No matter what place a team finishes, the Iditarod burled arch is a symbol of an arduous journey successfully completed, a job well done, and of a long-awaited rest – for both dogs and mushers –just up ahead. See it above Nome’s Front Street during Iditaord season in March, or near City Hall the rest of the year.
In the early 1900s, dog team drivers were heroes to the young children of Nome. In 1925, when a diphtheria epidemic hit town, 20 mushers relayed a serum to Nome through dangerous blizzard conditions, making them heroes to everyone. Their spirit of teamwork and gritty determination lives on in the Iditarod Trail Sled Dog Race.
With 18,000 books and a new home, Nome’s public library offers a place to browse and encouragement to pursue reading “at all ages and stages.” Stop by to check your email, read a magazine or make an appointment to review rare books on Alaska and the Seward Peninsula. Closed Sundays and holidays.
The Nome area is one of the few accessible places in the world where you can observe muskoxen in their natural habitat. They are easy to see and photograph in and around town. You can also take a little muskox home with you; garments made from their soft and warm under fur are a luxury souvenir worth finding.
On the left as you head north are remnants of an abandoned reindeer corral that was first constructed by the Bureau of Indian Affairs in the 1970s for a reindeer herding demonstration project. The local Sitnasuak Native Corporation took over the corral in the early 1980s and ran a herd of about 750 animals for several years. The corral fell into disuse after Sitnasuak got out of the business and distributed the reindeer to other herders.

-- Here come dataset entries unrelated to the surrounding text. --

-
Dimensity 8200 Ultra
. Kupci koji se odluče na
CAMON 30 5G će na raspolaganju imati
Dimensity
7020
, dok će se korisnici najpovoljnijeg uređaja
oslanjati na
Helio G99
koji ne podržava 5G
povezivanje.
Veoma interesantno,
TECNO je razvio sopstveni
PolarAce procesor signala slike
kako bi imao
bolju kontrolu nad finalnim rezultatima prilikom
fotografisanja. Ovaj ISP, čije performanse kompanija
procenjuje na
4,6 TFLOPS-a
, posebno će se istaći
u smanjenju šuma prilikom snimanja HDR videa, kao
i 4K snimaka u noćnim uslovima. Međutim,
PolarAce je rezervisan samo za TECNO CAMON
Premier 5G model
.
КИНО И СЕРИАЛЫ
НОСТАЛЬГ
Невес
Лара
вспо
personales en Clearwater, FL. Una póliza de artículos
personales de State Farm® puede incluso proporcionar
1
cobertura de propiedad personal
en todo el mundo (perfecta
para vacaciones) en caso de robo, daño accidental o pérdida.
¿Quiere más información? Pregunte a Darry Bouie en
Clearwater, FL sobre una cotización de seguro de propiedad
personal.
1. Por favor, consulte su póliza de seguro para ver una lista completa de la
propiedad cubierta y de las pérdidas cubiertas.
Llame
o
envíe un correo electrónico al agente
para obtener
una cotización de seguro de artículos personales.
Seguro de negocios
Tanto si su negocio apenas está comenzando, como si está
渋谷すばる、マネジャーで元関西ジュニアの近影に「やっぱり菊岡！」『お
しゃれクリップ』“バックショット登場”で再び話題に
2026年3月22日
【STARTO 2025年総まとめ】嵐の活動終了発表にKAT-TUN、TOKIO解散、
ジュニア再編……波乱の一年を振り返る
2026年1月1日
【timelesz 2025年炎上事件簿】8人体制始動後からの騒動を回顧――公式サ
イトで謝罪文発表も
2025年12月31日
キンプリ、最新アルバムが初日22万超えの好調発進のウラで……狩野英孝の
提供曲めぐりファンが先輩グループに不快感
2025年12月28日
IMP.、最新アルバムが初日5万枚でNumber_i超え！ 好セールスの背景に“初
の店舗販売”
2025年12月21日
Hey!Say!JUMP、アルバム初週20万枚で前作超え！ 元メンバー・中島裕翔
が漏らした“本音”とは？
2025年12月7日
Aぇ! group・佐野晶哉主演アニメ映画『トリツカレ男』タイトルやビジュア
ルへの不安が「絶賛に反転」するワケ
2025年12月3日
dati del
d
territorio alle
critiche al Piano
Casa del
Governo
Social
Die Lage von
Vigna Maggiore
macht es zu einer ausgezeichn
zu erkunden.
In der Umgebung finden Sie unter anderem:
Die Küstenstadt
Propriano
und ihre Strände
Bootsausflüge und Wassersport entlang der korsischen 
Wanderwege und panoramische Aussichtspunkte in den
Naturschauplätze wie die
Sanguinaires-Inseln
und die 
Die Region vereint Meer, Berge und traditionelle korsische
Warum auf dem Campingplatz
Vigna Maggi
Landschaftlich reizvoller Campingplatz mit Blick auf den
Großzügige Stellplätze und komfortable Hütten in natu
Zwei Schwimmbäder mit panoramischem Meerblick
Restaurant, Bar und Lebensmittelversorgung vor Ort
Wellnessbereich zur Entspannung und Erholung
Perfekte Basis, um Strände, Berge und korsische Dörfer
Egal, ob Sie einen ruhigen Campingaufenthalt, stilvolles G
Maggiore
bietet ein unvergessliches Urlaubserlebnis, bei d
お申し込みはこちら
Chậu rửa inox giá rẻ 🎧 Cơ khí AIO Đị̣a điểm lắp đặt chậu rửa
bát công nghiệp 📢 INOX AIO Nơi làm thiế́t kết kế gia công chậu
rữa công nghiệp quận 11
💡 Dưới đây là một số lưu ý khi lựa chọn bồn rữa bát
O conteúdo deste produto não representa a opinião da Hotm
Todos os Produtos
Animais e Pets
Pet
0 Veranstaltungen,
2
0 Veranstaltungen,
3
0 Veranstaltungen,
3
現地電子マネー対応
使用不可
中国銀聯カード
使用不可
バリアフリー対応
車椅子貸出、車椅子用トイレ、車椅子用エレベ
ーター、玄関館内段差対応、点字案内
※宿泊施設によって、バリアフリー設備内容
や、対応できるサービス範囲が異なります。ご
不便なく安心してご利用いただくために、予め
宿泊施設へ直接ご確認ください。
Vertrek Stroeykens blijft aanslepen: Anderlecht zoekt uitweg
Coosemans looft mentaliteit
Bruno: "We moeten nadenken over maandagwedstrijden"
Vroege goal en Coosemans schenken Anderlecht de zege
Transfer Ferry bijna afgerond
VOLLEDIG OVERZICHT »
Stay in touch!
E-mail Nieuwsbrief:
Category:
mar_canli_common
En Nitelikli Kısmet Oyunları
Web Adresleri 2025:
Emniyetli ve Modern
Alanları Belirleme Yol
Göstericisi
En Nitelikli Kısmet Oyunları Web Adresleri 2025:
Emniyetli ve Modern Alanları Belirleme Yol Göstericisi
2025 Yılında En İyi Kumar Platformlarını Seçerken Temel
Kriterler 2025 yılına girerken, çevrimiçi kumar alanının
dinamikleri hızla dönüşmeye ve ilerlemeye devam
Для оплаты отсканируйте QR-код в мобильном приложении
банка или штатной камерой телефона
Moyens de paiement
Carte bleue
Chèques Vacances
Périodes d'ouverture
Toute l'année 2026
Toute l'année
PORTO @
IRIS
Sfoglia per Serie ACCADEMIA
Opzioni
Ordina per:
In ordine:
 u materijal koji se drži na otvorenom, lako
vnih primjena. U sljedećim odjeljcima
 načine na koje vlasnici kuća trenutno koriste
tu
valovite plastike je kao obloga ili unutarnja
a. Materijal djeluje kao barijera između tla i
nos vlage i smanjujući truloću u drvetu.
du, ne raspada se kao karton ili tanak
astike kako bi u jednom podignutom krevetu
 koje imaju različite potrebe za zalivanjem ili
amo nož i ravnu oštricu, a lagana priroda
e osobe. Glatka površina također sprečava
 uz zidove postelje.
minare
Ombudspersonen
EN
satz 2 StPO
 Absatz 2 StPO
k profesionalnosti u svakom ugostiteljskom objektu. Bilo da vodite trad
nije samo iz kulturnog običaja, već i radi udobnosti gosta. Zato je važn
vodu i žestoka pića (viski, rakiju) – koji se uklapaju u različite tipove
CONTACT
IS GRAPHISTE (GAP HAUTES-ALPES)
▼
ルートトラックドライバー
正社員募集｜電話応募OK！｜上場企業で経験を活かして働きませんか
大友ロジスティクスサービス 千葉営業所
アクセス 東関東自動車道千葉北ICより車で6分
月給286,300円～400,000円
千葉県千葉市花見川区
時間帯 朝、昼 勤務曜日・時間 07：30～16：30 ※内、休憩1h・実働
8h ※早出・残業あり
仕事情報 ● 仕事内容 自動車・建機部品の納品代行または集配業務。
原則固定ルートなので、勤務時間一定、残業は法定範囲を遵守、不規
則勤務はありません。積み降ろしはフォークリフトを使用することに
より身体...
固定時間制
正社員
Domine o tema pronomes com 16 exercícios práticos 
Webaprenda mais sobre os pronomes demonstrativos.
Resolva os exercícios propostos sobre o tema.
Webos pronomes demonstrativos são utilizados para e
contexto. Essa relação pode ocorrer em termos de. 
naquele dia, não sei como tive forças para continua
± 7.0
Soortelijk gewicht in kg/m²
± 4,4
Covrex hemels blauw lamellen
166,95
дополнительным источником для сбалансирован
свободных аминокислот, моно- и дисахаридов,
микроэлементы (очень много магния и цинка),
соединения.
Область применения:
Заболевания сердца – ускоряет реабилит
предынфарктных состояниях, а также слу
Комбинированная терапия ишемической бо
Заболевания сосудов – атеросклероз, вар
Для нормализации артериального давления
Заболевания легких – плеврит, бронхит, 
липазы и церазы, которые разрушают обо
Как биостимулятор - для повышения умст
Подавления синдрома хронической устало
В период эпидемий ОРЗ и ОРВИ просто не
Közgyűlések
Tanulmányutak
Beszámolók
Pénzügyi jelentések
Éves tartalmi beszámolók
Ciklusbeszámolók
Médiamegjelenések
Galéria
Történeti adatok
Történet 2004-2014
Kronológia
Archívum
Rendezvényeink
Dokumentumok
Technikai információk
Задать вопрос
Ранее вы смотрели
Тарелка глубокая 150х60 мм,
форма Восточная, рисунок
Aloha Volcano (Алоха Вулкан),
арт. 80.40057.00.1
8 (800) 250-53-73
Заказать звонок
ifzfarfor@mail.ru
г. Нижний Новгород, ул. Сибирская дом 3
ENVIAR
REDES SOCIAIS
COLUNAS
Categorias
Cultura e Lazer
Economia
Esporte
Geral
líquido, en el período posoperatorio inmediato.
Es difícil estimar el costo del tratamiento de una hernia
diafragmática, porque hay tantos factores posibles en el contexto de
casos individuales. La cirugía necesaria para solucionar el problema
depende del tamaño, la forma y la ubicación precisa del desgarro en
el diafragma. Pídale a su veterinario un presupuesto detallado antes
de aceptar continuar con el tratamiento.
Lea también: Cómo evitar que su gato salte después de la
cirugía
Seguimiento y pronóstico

Anvil Rock perches above Nome, an early landmark for gold miners and an easy hike for those who want to take in spectacular views of Nome, the Bering Sea, and the Kigluaik Mountains. Its resemblance to a blacksmith’s anvil generated names for many nearby landscape features, including Anvil Mountain and Anvil Creek. The hike also promises a good chance to see musk oxen, a variety of birds, and maybe even reindeer or red fox.
Nome’s “crown jewel,” Anvil City Square is a large open green space popular for picnics and community celebrations. It's also where you can see Old St. Joe's Hall, the largest gold pan in the world, statues of the “Three Lucky Swedes” and the young Eskimo boys who helped them find gold in 1899.
Pilgrim Hot Springs is a green oasis for Nome residents who yearn for trees and the sound of leaves rustling in the wind. Pilgrim has historic value too, first as a gold rush resort and later as a Catholic mission. Then there are the springs themselves. At 178 degrees F, they are a literal hot spot in the Arctic north.
The town of Solomon has had several names and locations since the Fish River tribe established a fishing and hunting camp called Amutach on a sandbar between the Bonanza and Solomon Rivers. In 1899, when gold was discovered in the gravels of the Solomon River, a mining boomtown sprang up on the site with a post office, several saloons, a railroad terminal, a ferry dock, and over 2,000 residents. Thirteen large dredges worked the Solomon River. In 1913 a ferocious storm destroyed the town and residents relocated upstream to the recently abandoned town of Dickson, which has since been washed away
Nome’s most famous and historic street runs parallel with the coast, having sprung up close to the city’s original tent city. Although none of its original buildings remain, Front Street continues to make history as the endpoint of the 1,049-mile Iditarod Sled Dog race.